Hot summer afternoons filled the old farmhouse with scents rising from wooden bushel baskets of produce lined up on the tired brown linoleum, their contents changing as the season progressed. Bright peas and dark puckered spinach followed by green beans and yellow wax beans. Bushels of prickly, waxy green cucumbers for pickles. Light green cabbages. Dark red cabbages. Thick orange carrots. Broccoli clusters like green bridal bouquets. Golden corn shedding bits of drifting silk. The overwhelming onslaught of red, orange and yellow tomatoes. The pungent herbal scents of fresh dill, clusters of fresh picked oregano and tangy basil.
Sitting around the table on a warm summer night, the air outside filled with the screaming cacophony of insects, the occasional closer buzz of a mosquito, we would talk as we used hairpins to pit the sour red cherries massed in a huge bowl in the center of the table. Guests up from the city for some country time in Maine weren’t exempt. Even our international guests from India, Pakistan and Iran, in Maine as part of an international farm youth exchange program, got hairpins or knives and a quick lesson and were pressed into service snapping the ‘heads and tails’ off masses of just blanched green beans and putting them into canning jars.. It could never wait until tomorrow. Tomorrow the baskets would be filled with something else.
It was hard not to eat all the sweet raw peas as we shelled them, or the strawberries, raspberries and blueberries. Easy not the sample the rhubarb as we chopped. In our own kind of genetic experiment, we would collect all of the pure red ones as we shelled dried beans, saving them in a jar to plant the following summer. There were always contests to see who could get the whole peel off the apple in one continuous coil. Who could pick a quart of blueberries the fastest or fill a container with ripe, red strawberries.
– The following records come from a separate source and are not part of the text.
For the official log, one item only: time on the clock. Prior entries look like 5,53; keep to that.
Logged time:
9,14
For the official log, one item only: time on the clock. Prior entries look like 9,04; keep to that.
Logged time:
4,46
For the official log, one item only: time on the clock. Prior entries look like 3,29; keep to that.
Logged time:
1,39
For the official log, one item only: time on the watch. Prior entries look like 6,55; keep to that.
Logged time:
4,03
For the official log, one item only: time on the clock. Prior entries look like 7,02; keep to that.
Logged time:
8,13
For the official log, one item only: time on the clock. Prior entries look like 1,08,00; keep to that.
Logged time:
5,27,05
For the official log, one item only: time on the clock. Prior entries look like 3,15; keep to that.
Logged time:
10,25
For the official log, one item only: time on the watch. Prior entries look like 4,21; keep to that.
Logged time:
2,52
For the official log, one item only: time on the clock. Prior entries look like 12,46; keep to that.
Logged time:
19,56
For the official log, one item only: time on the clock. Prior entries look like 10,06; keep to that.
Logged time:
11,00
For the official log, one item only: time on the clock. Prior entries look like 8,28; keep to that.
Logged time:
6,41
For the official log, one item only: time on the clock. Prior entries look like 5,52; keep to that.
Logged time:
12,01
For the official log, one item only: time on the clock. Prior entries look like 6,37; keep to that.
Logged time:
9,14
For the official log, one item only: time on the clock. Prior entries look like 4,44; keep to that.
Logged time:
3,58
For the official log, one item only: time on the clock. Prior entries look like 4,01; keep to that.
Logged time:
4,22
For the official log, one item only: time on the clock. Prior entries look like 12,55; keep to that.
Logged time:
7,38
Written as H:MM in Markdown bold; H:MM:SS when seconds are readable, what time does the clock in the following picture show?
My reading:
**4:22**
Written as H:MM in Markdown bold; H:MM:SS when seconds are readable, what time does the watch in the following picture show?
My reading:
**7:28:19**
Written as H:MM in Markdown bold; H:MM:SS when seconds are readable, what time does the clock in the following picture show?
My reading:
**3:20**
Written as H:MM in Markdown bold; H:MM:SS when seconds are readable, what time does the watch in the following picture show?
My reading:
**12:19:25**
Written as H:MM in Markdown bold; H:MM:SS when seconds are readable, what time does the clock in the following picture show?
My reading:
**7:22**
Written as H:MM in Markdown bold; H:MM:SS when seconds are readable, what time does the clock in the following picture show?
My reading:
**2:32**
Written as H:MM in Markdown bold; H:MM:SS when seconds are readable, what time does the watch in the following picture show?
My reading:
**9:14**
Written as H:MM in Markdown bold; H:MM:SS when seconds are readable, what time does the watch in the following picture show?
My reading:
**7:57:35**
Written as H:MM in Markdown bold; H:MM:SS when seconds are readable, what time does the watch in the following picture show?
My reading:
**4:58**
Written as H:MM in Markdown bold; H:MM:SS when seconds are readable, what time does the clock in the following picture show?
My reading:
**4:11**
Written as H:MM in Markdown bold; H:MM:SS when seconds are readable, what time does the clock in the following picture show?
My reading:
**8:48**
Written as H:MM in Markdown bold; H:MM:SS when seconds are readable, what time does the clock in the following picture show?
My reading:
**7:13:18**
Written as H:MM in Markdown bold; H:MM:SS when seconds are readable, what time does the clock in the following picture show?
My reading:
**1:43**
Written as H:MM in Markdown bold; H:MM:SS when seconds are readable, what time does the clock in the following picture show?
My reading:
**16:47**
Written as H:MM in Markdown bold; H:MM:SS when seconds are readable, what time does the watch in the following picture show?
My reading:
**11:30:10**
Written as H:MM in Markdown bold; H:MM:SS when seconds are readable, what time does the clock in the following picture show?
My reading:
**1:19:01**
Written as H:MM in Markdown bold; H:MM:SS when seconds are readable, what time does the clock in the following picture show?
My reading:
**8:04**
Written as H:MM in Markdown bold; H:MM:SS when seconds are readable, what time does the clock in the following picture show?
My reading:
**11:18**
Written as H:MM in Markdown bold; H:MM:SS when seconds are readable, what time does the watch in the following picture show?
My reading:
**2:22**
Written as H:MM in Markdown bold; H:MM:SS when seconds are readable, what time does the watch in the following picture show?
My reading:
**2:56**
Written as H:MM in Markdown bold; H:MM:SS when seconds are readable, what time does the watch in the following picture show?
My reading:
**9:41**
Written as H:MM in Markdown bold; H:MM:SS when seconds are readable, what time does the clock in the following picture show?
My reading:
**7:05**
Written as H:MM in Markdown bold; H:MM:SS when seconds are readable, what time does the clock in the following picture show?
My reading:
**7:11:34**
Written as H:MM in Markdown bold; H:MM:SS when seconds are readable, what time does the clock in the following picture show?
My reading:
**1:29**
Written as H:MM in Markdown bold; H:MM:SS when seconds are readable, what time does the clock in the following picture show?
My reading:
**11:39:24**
Sometimes late in the evening, chores finished and the kitchen cleaned and ready for the next day’s harvest, we would slip back into our damp bathing suits and head down the hill into the dark for one last late night swim. Wriggling our toes down into cool wet sand as the night air filled with the maniac cries of loons out on the water. Sometimes the August meteor showers would turn the sky into our own private fireworks display. A few times we lay out in the backyard on blankets watching the stunning light show of Northern Lights.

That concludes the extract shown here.